* [TRY IT]
Could you write out the lines below exactly, beginning with the first and finishing with the one that contains "Figure 1. Model Diagram."?

---------- DATA LISTING ----------

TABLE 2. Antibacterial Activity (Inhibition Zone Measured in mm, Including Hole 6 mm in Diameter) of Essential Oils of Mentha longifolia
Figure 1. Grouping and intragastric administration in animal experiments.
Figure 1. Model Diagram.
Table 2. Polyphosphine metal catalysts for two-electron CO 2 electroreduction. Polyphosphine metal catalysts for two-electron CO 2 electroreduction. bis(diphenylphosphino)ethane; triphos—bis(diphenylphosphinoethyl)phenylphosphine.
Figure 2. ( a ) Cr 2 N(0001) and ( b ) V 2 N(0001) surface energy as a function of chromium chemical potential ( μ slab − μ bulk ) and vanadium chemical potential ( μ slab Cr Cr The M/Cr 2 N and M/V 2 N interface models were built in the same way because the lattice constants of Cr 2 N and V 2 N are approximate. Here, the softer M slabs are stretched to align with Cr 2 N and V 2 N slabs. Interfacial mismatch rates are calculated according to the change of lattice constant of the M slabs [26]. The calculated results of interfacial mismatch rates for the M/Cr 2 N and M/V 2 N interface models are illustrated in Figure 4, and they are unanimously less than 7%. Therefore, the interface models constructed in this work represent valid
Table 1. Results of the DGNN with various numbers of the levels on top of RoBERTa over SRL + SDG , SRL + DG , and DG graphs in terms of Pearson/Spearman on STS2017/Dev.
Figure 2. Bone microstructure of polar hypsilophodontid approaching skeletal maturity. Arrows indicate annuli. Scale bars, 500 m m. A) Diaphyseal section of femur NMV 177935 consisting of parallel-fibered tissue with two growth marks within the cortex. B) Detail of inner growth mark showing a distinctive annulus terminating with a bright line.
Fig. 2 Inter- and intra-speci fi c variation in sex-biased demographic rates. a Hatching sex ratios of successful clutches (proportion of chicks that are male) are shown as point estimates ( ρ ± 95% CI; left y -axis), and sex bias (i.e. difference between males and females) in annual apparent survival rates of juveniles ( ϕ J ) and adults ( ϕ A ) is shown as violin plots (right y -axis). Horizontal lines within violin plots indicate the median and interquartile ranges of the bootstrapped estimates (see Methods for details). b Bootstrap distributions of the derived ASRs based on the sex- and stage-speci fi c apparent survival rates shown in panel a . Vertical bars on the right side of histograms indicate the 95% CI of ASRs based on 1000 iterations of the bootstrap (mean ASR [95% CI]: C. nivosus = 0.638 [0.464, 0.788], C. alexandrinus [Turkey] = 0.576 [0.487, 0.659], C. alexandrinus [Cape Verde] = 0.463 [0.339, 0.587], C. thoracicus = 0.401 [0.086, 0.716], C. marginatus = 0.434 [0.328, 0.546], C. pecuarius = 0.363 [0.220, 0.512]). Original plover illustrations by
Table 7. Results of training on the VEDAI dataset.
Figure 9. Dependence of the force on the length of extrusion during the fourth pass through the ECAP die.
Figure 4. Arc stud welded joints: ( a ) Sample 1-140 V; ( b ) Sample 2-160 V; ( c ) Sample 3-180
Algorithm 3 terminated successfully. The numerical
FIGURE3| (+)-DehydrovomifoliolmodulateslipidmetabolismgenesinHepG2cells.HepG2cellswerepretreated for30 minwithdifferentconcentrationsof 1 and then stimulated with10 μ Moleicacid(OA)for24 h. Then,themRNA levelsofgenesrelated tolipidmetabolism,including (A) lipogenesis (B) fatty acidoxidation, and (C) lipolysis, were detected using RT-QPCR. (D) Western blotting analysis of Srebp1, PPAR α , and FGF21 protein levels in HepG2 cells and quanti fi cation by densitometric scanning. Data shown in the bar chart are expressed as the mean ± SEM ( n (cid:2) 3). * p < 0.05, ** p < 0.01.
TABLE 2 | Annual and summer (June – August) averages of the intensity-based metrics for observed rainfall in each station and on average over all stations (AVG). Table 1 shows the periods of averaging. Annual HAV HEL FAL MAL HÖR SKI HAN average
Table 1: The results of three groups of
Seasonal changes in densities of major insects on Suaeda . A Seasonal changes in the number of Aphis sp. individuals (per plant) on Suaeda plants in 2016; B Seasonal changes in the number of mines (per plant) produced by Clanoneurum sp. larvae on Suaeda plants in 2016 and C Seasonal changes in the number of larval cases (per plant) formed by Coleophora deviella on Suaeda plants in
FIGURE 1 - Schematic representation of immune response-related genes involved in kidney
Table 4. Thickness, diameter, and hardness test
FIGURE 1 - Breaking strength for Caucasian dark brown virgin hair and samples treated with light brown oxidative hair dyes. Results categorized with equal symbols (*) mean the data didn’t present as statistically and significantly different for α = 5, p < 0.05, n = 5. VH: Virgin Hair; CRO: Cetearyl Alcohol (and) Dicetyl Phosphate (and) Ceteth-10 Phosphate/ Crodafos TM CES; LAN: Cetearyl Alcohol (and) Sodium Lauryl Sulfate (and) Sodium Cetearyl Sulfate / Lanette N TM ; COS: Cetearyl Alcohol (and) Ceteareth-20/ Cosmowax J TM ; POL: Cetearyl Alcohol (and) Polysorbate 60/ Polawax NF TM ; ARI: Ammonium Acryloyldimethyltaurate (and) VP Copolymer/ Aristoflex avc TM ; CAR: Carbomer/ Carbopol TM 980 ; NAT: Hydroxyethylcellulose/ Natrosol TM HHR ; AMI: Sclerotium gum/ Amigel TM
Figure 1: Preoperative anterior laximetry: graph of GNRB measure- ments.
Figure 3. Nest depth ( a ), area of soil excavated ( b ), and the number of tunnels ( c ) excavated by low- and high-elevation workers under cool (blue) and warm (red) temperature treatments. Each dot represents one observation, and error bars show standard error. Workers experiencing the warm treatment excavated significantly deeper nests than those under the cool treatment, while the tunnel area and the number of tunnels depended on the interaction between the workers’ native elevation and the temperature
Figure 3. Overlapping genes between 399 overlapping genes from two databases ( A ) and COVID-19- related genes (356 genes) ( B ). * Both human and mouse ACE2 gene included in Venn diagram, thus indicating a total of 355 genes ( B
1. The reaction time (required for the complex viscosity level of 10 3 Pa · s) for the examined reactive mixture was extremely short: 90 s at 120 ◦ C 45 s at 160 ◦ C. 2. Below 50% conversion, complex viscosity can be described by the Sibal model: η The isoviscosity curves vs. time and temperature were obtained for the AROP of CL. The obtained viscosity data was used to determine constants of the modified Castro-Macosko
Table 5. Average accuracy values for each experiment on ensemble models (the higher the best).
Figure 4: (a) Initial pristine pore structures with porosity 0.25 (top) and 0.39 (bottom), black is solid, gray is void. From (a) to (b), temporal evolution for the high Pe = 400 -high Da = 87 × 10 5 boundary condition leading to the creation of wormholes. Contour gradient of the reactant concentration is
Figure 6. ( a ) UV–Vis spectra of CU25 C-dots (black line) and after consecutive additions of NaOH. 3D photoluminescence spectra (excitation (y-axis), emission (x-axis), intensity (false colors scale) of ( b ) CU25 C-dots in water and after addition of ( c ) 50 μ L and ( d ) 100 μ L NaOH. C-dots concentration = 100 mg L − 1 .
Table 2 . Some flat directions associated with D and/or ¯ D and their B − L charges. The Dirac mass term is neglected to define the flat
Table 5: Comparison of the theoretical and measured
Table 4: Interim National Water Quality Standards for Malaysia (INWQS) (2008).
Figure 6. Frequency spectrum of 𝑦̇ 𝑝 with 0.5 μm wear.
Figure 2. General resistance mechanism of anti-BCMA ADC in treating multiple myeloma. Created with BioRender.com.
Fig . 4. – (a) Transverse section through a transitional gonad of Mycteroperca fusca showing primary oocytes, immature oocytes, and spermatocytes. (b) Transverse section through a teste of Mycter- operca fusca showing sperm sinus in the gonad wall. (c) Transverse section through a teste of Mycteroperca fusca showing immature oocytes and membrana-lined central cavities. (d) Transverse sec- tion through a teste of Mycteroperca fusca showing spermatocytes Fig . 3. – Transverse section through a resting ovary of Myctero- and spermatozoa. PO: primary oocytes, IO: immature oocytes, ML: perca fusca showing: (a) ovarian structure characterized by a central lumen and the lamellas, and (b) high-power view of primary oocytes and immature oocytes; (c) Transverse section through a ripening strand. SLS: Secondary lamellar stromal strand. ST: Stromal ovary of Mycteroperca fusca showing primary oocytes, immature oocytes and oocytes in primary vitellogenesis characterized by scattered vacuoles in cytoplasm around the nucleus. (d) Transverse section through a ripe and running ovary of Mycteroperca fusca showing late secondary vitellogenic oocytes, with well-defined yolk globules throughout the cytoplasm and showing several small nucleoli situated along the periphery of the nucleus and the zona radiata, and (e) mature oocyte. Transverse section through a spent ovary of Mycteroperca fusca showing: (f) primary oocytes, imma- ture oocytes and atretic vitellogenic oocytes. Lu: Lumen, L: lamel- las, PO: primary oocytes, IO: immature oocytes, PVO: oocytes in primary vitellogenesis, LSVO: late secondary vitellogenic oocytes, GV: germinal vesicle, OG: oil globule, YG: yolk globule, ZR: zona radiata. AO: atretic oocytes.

----------

* [RESULT OF THIS TASK]
TABLE 2. Antibacterial Activity (Inhibition Zone Measured in mm, Including Hole 6 mm in Diameter) of Essential Oils of Mentha longifolia
Figure 1. Grouping and intragastric administration in animal experiments.
Figure 1. Model Diagram.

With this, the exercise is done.